Elsewhere Chomsky cites a source for this, a report by Prof. Jeffery Burds, and quotes from it: "US and British intelligence were supporting Ukrainian and Polish underground rebel actions against Soviet forces from as early as mid-1943."

A matching quotation appears in a book by another author citing the same report. I don't have access to the report, but I can guess that it's referring to the Ukrainian Insurgent Army (UPA).
 
Epepke, rather than writing yet more unsubstantiated generalizations, please respond to my request by taking specific alleged lies from lists, put them back into their contexts and show why you believe them to be lies.

Well, it's pointless unless you make an attempt to understand what my objection to Chomsky is in the first place. I can argue for what I believe, but I'm not about to argue for what you think I believe.

Although Chomsky may lie, including about his own record, that is not my main problem with him. My problem with Chomsky is that he engages in a great deal of handwaving and ad hoc reasoning. It obviously appeals to many people, as do the statements of Ann Coulter, Rush Limbaugh, and Glen Beck, but it's ultimately extremely poor in coherence.
* * * * * * * * *
_Questions to answer_
**1)** Could you repeat the passage of the Chomsky discussion that begins at "Epepke, rather than" and stops after "think I believe.", switching "generalizations" for "claims"?
**2)** Can you continue the Chomsky discussion past its final sentence?
The records that come next are separate from the Chomsky discussion.

_Material supplied_
* * * * * * * * *
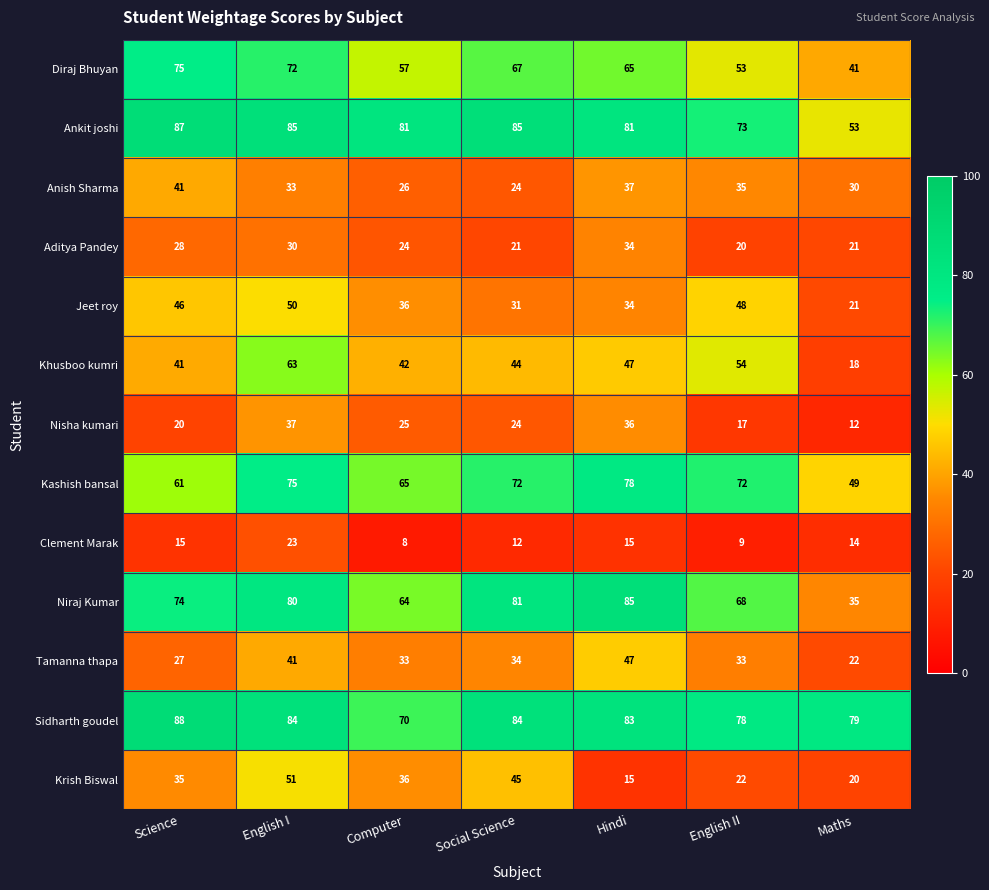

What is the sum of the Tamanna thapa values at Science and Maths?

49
* * * * * * * * *
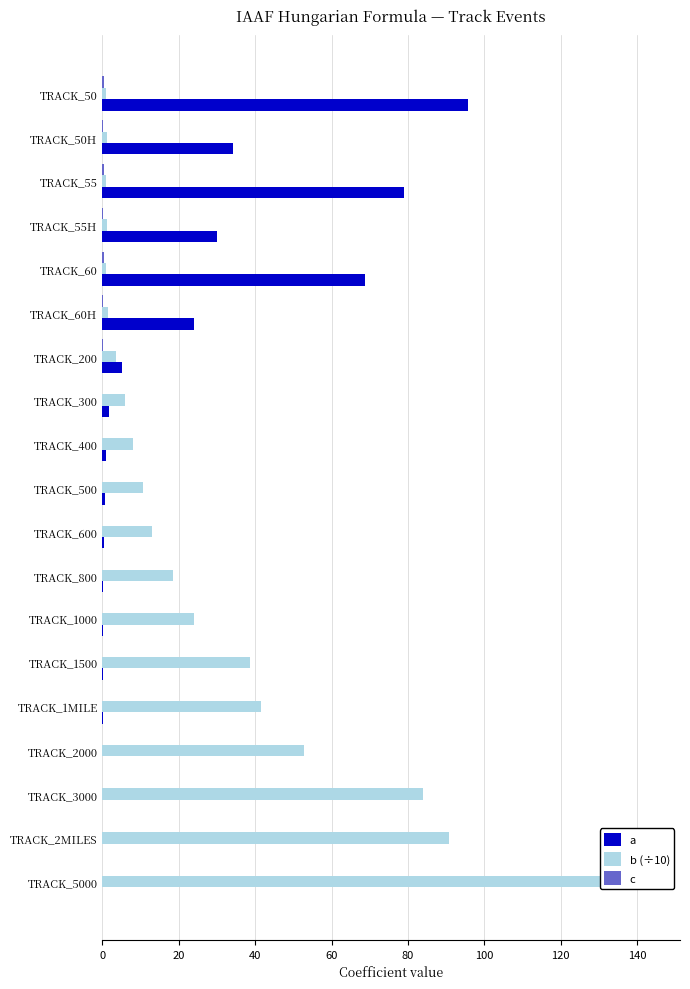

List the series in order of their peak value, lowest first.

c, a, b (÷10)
* * * * * * * * *
_Task results_
**1)**
Epepke, rather than writing yet more unsubstantiated claims, please respond to my request by taking specific alleged lies from lists, put them back into their contexts and show why you believe them to be lies.

Well, it's pointless unless you make an attempt to understand what my objection to Chomsky is in the first place. I can argue for what I believe, but I'm not about to argue for what you think I believe.

**2)**
To me, coherence is a prerequisite even to deciding whether I agree with someone or not, and Chomsky's work, as it is, lacks so much coherence that it cannot even be dealt with rationally.

Now, I'm willing to argue that, because that's the problem I have with Chomsky. We could just use the text in the OP, or we could use his predictions about starvation in Afghanistan resulting from an invasion, or what he said about Cambodia, or the former Yugoslavia. But I'm not willing to argue some sort of cartoon conservative anti-Chomsky views, because I do not hold those views.
 
Were we talking about Reagan?

Or are you saying if Reagan did it, therefore it's OK for Chomsky to do it?
If you want to talk about Nasrallah instead, I would say that Chomsky's meeting with him, after earlier meetings with Hezbollah opponents, was more productive than the Israeli establishment's endless denunciations.
 
Epepke, rather than writing yet more unsubstantiated generalizations, please respond to my request by taking specific alleged lies from lists, put them back into their contexts and show why you believe them to be lies.

[My hilites-JJ]

Well, it's pointless unless you make an attempt to understand what my objection to Chomsky is in the first place. I can argue for what I believe, but I'm not about to argue for what you think I believe.

Although Chomsky may lie, including about his own record, that is not my main problem with him. My problem with Chomsky is that he engages in a great deal of handwaving and ad hoc reasoning. It obviously appeals to many people, as do the statements of Ann Coulter, Rush Limbaugh, and Glen Beck, but it's ultimately extremely poor in coherence.

To me, coherence is a prerequisite even to deciding whether I agree with someone or not, and Chomsky's work, as it is, lacks so much coherence that it cannot even be dealt with rationally.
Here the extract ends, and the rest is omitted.